Il monitoraggio geochimico si basa su due diversi approcci:

  • Monitoraggio discreto;
  • Monitoraggio in continuo.
I risultati del monitoraggio discreto permettono di conoscere il fluido in esame in termini di composizione (chimica ed isotopica) necessaria per considerazioni sulla genesi e la valutazione di possibili componenti miscelate fra loro. Tali informazioni sono necessarie per la scelta di siti idonei per un monitoraggio in continuo.
Il monitoraggio discreto fornisce dati intensivi (di composizione dei fluidi) e dati estensivi (entità di degassamento o di portata) e si esplica attraverso attività di campo e di laboratorio quali:
  • esecuzione periodica di misure di parametri chimico fisici;
  • prelievo periodico di campioni di fluidi;
  • esecuzione periodica di campagne di misura di tipo estensivo (p.e. misura di flusso di gas dai suoli; flusso di gas da fumarole o mofete);
  • misure di composizione chimica di gas e acque;
  • misure del rapporto isotopico del carbonio (δ13C);
  • misure del rapporto isotopico del deuterio e ossigeno nelle acque;
  •  misure  dell'elio e di altri gas nobili.

I risultati di alcuni anni di ricerca mostrano che la rete di monitoraggio in continuo,deve essere basata non sul numero delle stazioni, ma sulla significatività dei loro segnali.
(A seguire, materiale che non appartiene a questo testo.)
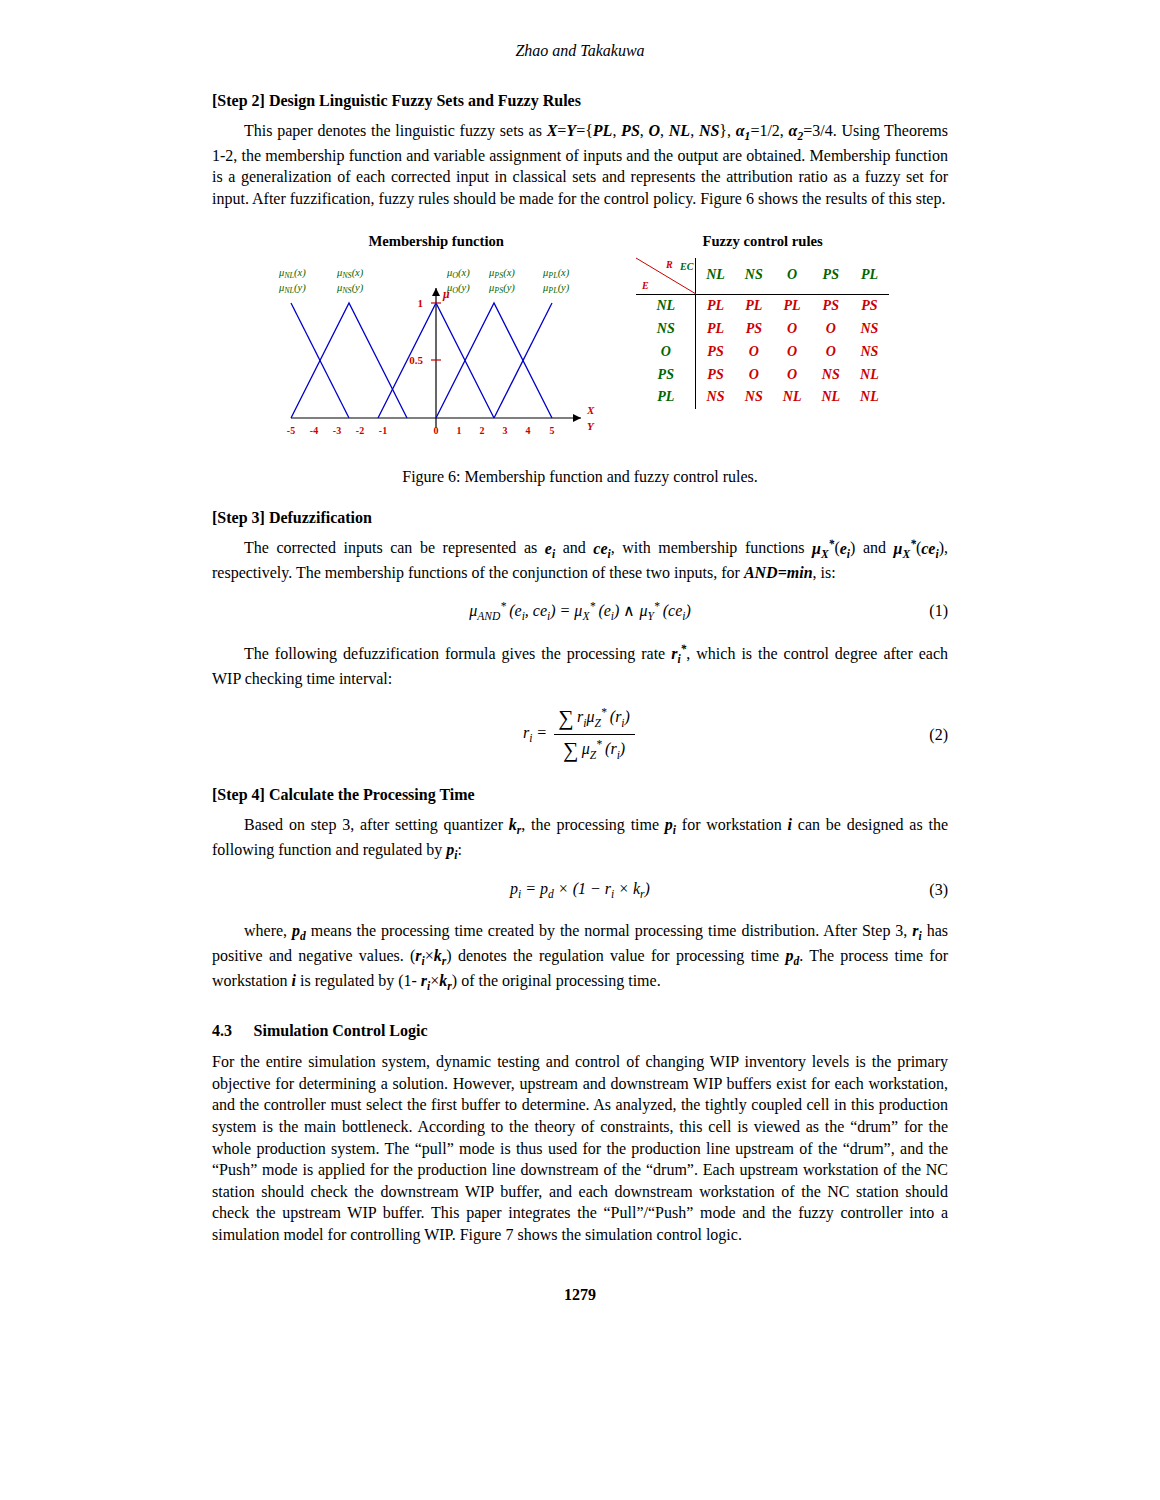Zhao and Takakuwa
[Step 2] Design Linguistic Fuzzy Sets and Fuzzy Rules
This paper denotes the linguistic fuzzy sets as X=Y={PL, PS, O, NL, NS}, α1=1/2, α2=3/4. Using Theorems 1-2, the membership function and variable assignment of inputs and the output are obtained. Membership function is a generalization of each corrected input in classical sets and represents the attribution ratio as a fuzzy set for input. After fuzzification, fuzzy rules should be made for the control policy. Figure 6 shows the results of this step.
Membership function
1 0.5 μ -5 -4 -3 -2 -1 0 1 2 3 4 5 X Y μNL(x) μNL(y) μNS(x) μNS(y) μO(x) μO(y) μPS(x) μPS(y) μPL(x) μPL(y)
Fuzzy control rules
| EC E R | NL | NS | O | PS | PL |
| --- | --- | --- | --- | --- | --- |
| NL | PL | PL | PL | PS | PS |
| NS | PL | PS | O | O | NS |
| O | PS | O | O | O | NS |
| PS | PS | O | O | NS | NL |
| PL | NS | NS | NL | NL | NL |
Figure 6: Membership function and fuzzy control rules.
[Step 3] Defuzzification
The corrected inputs can be represented as ei and cei, with membership functions μX*(ei) and μX*(cei), respectively. The membership functions of the conjunction of these two inputs, for AND=min, is:
μAND* (ei, cei) = μX* (ei) ∧ μY* (cei)
(1)
The following defuzzification formula gives the processing rate ri*, which is the control degree after each WIP checking time interval:
ri = ∑ riμZ* (ri) ∑ μZ* (ri)
(2)
[Step 4] Calculate the Processing Time
Based on step 3, after setting quantizer kr, the processing time pi for workstation i can be designed as the following function and regulated by pi:
pi = pd × (1 − ri × kr)
(3)
where, pd means the processing time created by the normal processing time distribution. After Step 3, ri has positive and negative values. (ri×kr) denotes the regulation value for processing time pd. The process time for workstation i is regulated by (1- ri×kr) of the original processing time.
4.3 Simulation Control Logic
For the entire simulation system, dynamic testing and control of changing WIP inventory levels is the primary objective for determining a solution. However, upstream and downstream WIP buffers exist for each workstation, and the controller must select the first buffer to determine. As analyzed, the tightly coupled cell in this production system is the main bottleneck. According to the theory of constraints, this cell is viewed as the “drum” for the whole production system. The “pull” mode is thus used for the production line upstream of the “drum”, and the “Push” mode is applied for the production line downstream of the “drum”. Each upstream workstation of the NC station should check the downstream WIP buffer, and each downstream workstation of the NC station should check the upstream WIP buffer. This paper integrates the “Pull”/“Push” mode and the fuzzy controller into a simulation model for controlling WIP. Figure 7 shows the simulation control logic.
1279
La stretta dipendenza del monitoraggioin continuo, da quello discreto, deriva proprio dalla discriminazione tra i possibili siti, di quelli significativi da quelli poco utili. Oltre che beneficiare della conoscenza del fluido da monitorare (che governa la scelta dei parametri da controllare), una rete in continuo costruita su solidi criteri scientifici beneficerà anche di un buon rapporto costo/benefici, tenuto conto degli elevati costi di gestione in termini sia di risorse umane che strumentali.
Pur non ritenendo che in tempi brevi le informazioni provenienti da una rete osservativa di parametri geochimici possano essere impiegate a fini di previsione, ne rese disponibili per utilizzi diretti a fini di attività di mitigazione del rischio o di protezione civile, è indispensabile intraprendere questo percorso che in prospettiva futura può portare, come oggi avviene per i vulcani, al riconoscimento dei processi in atto lungo strutture sismogenetiche. Questo obbiettivo è perseguibile attuando una integrazione delle reti di monitoraggio geochimico con quelle di tipo “fisico” con un’analisi comparata di tutti i fenomeni che si presentano nelle singole aree.